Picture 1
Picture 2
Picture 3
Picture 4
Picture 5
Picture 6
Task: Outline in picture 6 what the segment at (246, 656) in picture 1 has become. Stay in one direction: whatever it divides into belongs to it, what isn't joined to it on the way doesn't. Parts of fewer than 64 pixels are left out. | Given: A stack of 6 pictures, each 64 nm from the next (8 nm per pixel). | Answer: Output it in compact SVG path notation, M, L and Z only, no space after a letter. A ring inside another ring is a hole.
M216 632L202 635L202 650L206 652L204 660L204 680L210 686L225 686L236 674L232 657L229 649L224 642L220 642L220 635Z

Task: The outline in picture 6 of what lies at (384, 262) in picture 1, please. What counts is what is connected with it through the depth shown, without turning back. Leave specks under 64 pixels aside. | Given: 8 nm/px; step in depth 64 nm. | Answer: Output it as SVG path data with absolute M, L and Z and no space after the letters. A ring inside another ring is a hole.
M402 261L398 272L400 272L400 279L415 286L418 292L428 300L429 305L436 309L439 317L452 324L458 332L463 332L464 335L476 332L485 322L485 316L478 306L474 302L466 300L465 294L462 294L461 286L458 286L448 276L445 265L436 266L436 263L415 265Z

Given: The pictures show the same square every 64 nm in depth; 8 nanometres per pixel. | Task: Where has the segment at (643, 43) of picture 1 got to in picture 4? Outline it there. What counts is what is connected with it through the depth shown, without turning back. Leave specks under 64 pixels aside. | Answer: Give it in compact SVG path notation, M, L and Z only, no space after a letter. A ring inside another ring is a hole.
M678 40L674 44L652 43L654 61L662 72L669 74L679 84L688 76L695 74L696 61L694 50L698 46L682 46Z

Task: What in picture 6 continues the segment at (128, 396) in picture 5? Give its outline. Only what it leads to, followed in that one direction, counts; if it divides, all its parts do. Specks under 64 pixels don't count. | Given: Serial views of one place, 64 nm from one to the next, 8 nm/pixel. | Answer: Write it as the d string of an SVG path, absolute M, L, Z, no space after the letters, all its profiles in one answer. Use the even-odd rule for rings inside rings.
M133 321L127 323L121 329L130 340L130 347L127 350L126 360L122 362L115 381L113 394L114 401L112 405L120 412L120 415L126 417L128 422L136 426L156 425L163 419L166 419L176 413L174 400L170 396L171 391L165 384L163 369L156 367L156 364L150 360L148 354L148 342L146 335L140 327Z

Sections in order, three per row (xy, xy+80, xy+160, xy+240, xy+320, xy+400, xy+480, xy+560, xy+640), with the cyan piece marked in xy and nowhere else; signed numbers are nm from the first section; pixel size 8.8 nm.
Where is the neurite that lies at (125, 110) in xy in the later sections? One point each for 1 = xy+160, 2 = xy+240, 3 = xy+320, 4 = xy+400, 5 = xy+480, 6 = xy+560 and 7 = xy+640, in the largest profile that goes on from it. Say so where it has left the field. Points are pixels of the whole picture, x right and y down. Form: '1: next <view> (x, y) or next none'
----------------
Copy out each entry exactly, leaving nothing out.

§ WRITTEN RESPONSE
Picture 1
Picture 2
Picture 3
Picture 4
Picture 5
Picture 6
Task: Outline in picture 6 what the segment at (246, 656) in picture 1 has become. Stay in one direction: whatever it divides into belongs to it, what isn't joined to it on the way doesn't. Parts of fewer than 64 pixels are left out. | Given: A stack of 6 pictures, each 64 nm from the next (8 nm per pixel). | Answer: Output it in compact SVG path notation, M, L and Z only, no space after a letter. A ring inside another ring is a hole.
M216 632L202 635L202 650L206 652L204 660L204 680L210 686L225 686L236 674L232 657L229 649L224 642L220 642L220 635Z

Task: The outline in picture 6 of what lies at (384, 262) in picture 1, please. What counts is what is connected with it through the depth shown, without turning back. Leave specks under 64 pixels aside. | Given: 8 nm/px; step in depth 64 nm. | Answer: Output it as SVG path data with absolute M, L and Z and no space after the letters. A ring inside another ring is a hole.
M402 261L398 272L400 272L400 279L415 286L418 292L428 300L429 305L436 309L439 317L452 324L458 332L463 332L464 335L476 332L485 322L485 316L478 306L474 302L466 300L465 294L462 294L461 286L458 286L448 276L445 265L436 266L436 263L415 265Z

Given: The pictures show the same square every 64 nm in depth; 8 nanometres per pixel. | Task: Where has the segment at (643, 43) of picture 1 got to in picture 4? Outline it there. What counts is what is connected with it through the depth shown, without turning back. Leave specks under 64 pixels aside. | Answer: Give it in compact SVG path notation, M, L and Z only, no space after a letter. A ring inside another ring is a hole.
M678 40L674 44L652 43L654 61L662 72L669 74L679 84L688 76L695 74L696 61L694 50L698 46L682 46Z

Task: What in picture 6 continues the segment at (128, 396) in picture 5? Give its outline. Only what it leads to, followed in that one direction, counts; if it divides, all its parts do. Specks under 64 pixels don't count. | Given: Serial views of one place, 64 nm from one to the next, 8 nm/pixel. | Answer: Write it as the d string of an SVG path, absolute M, L, Z, no space after the letters, all its profiles in one answer. Use the even-odd rule for rings inside rings.
M133 321L127 323L121 329L130 340L130 347L127 350L126 360L122 362L115 381L113 394L114 401L112 405L120 412L120 415L126 417L128 422L136 426L156 425L163 419L166 419L176 413L174 400L170 396L171 391L165 384L163 369L156 367L156 364L150 360L148 354L148 342L146 335L140 327Z

Sections in order, three per row (xy, xy+80, xy+160, xy+240, xy+320, xy+400, xy+480, xy+560, xy+640), with the cyan piece marked in xy and nowhere else; signed numbers are nm from the first section; pixel size 8.8 nm.
Where is the neurite that lies at (125, 110) in xy in the later sections? One point each for 1 = xy+160, 2 = xy+240, 3 = xy+320, 4 = xy+400, 5 = xy+480, 6 = xy+560 and 7 = xy+640, in the largest profile that goes on from it. Say so where it has left the field. Points are pixels of the whole picture, x right and y down. Form: '1: next <view> (x, y) or next none'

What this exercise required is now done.